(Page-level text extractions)

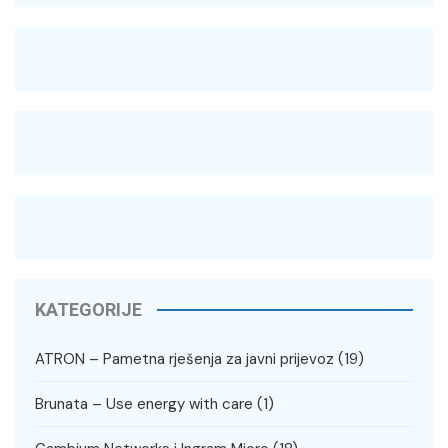
KATEGORIJE
ATRON – Pametna rješenja za javni prijevoz
(19)
Brunata – Use energy with care
(1)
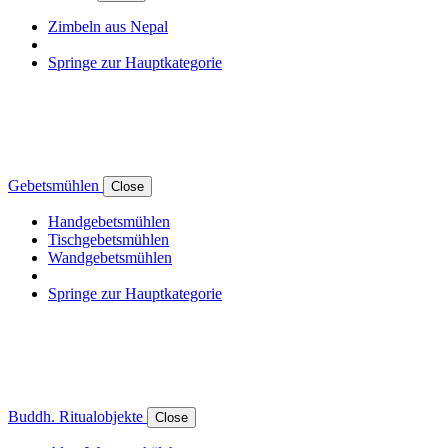
Zimbeln aus Nepal
Springe zur Hauptkategorie
Gebetsmühlen
Close
Handgebetsmühlen
Tischgebetsmühlen
Wandgebetsmühlen
Springe zur Hauptkategorie
Buddh. Ritualobjekte
Close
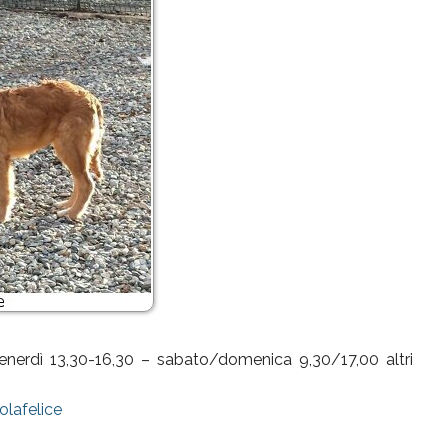
/venerdì 13,30-16,30 – sabato/domenica 9,30/17,00 altri
lafelice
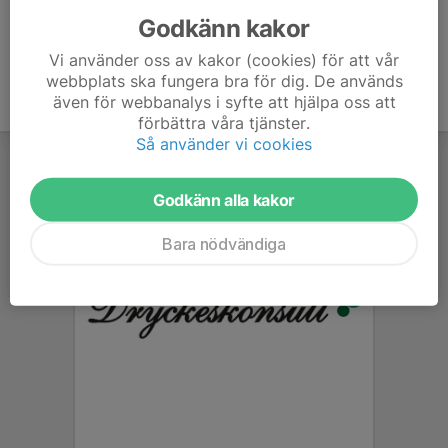
Godkänn kakor
Vi använder oss av kakor (cookies) för att vår
webbplats ska fungera bra för dig. De används
även för webbanalys i syfte att hjälpa oss att
förbättra våra tjänster.
Så använder vi cookies
Godkänn alla kakor
Bara nödvändiga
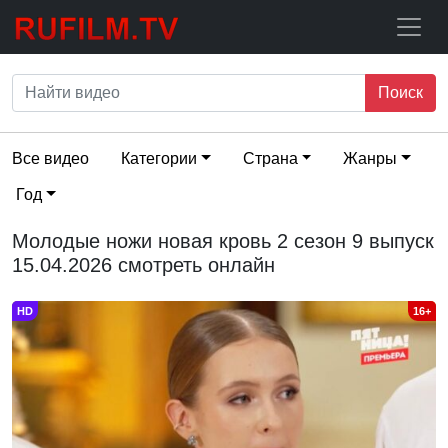
Поиск
Все видео
Категории
Страна
Жанры
Год
Молодые ножи новая кровь 2 сезон 9 выпуск
15.04.2026 смотреть онлайн
HD
16+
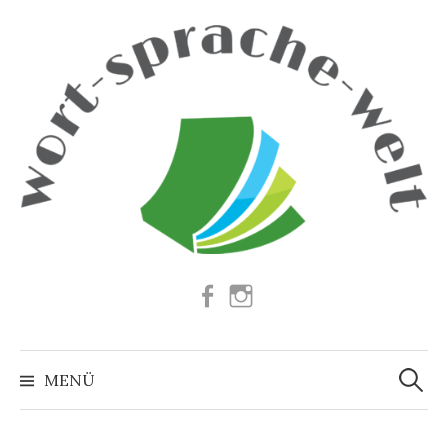
Springe
zum
Inhalt
Facebook
Instagram
Suchen
nach:
MENÜ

_JOB ITEM:_ For the records above, give the number of lines containing the string "cookies" and no other words.

_PROBLEM SOLUTION:_ 2